Organic food has been demonstrated to be no better for you, no better for the environment (and likely worse) and it doesn't have the crop yields and costs to feed the world.
These days, especially in the US, the term organic doesn't really mean anything anyhow. It's all marketing used by large business to charge you more for essentially the same product while giving you a false sense of superiority over the unwashed masses.
Your health and environmental impact have nothing to do with whether the food is organic or not, rather it's whether you eat a burger or a salad.
For further discussion around organic food woo see the skeptics guide to the universe, they regularly debunk this stuff: http://www.theskepticsguide.org/ (great podcast btw)
Making food production more polluting per acre can be more environmentally friendly as long as it raises food production per acre by a greater factor.
Say that using a pesticide means that farming causes twice as much pollution per acre, but four times as much food per acre. That means you can feed people with a quarter of the land, and therefore half the pollution. The real numbers aren't so simple, but the principle still applies. This focus on local organic food sounds driven more by warm fuzzy feelings than by reality.
If you just make up numbers you can justify just about anything.
Let us add in some more external costs to these imaginary numbers. What does it cost to get the petroleum used to manufacture the pesticides, chemical fertilizer, etc. used in conventional farming (cough cough war in Iraq)? How much does it cost to transport food around the world instead of growing it locally? What are the costs to public health from superbugs bred in feedlots full of sick, bloated cows inundated with antibiotics?

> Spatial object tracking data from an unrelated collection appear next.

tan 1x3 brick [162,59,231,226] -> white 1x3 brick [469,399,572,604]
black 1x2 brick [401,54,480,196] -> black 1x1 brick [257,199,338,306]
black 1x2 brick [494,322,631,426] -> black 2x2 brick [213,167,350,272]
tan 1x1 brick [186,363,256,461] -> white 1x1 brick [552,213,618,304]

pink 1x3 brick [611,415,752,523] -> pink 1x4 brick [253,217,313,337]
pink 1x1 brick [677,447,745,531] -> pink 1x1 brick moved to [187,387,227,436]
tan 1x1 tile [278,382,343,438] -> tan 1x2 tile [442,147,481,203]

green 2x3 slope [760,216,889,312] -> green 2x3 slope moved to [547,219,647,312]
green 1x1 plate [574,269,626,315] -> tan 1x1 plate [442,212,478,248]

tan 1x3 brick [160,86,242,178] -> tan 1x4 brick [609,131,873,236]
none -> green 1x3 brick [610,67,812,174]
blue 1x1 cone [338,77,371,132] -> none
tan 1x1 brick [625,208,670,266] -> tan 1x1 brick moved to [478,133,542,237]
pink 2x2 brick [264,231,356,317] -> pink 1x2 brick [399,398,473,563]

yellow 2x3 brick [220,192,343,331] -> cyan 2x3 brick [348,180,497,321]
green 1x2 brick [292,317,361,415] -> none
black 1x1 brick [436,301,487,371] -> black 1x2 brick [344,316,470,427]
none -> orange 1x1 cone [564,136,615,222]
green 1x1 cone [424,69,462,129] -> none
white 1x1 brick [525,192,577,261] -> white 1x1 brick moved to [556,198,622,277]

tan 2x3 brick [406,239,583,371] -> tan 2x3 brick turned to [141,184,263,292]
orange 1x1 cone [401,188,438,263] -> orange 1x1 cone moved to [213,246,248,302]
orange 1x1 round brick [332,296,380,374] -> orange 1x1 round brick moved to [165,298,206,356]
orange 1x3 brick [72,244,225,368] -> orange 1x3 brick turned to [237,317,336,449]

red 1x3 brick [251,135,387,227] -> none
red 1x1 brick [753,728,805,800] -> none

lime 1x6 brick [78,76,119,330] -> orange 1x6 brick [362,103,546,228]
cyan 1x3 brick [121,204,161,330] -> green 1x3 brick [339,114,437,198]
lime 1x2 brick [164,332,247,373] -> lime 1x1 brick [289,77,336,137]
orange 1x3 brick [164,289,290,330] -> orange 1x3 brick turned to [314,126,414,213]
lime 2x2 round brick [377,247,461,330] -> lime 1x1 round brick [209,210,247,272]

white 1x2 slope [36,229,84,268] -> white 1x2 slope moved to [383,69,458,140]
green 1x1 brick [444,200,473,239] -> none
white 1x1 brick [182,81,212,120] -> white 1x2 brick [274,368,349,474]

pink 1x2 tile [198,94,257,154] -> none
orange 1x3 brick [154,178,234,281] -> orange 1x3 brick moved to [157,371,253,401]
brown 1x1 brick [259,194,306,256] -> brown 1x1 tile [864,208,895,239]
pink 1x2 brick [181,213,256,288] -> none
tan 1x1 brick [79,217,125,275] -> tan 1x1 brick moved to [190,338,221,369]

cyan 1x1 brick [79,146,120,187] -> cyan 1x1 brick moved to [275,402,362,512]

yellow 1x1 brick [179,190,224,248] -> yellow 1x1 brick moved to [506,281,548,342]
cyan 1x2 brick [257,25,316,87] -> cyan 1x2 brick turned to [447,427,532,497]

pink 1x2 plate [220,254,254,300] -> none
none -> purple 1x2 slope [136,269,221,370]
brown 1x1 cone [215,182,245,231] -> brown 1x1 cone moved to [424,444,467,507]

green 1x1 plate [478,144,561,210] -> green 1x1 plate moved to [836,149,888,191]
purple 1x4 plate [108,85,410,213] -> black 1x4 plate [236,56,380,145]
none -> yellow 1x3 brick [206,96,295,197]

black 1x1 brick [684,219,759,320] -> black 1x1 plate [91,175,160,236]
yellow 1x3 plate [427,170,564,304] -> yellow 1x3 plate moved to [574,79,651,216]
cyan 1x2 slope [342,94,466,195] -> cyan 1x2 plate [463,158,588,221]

I will now make up imaginary numbers for these costs large enough to trump your imaginary numbers.
P.S. If you want some real numbers and facts, you should check out Michael Pollan's "The Omnivore's Dilemma", especially the citations in the back of the book. It's also a damn good read.
I'm not saying what the real numbers are because I don't know. My point is that the goal should be feeding everyone at minimal cost (environmental, political, and otherwise). The arbitrary numbers I made up were solely to illustrate that such analysis might lead to counterintuitive results that are nevertheless right. Or it might not; it depends on the numbers.
These days, especially in the US, the term organic doesn't really mean anything anyhow. It's all marketing used by large business to charge you more for essentially the same product while giving you a false sense of superiority over the unwashed masses.
Your health and environmental impact have nothing to do with whether the food is organic or not, rather it's whether you eat a burger or a salad.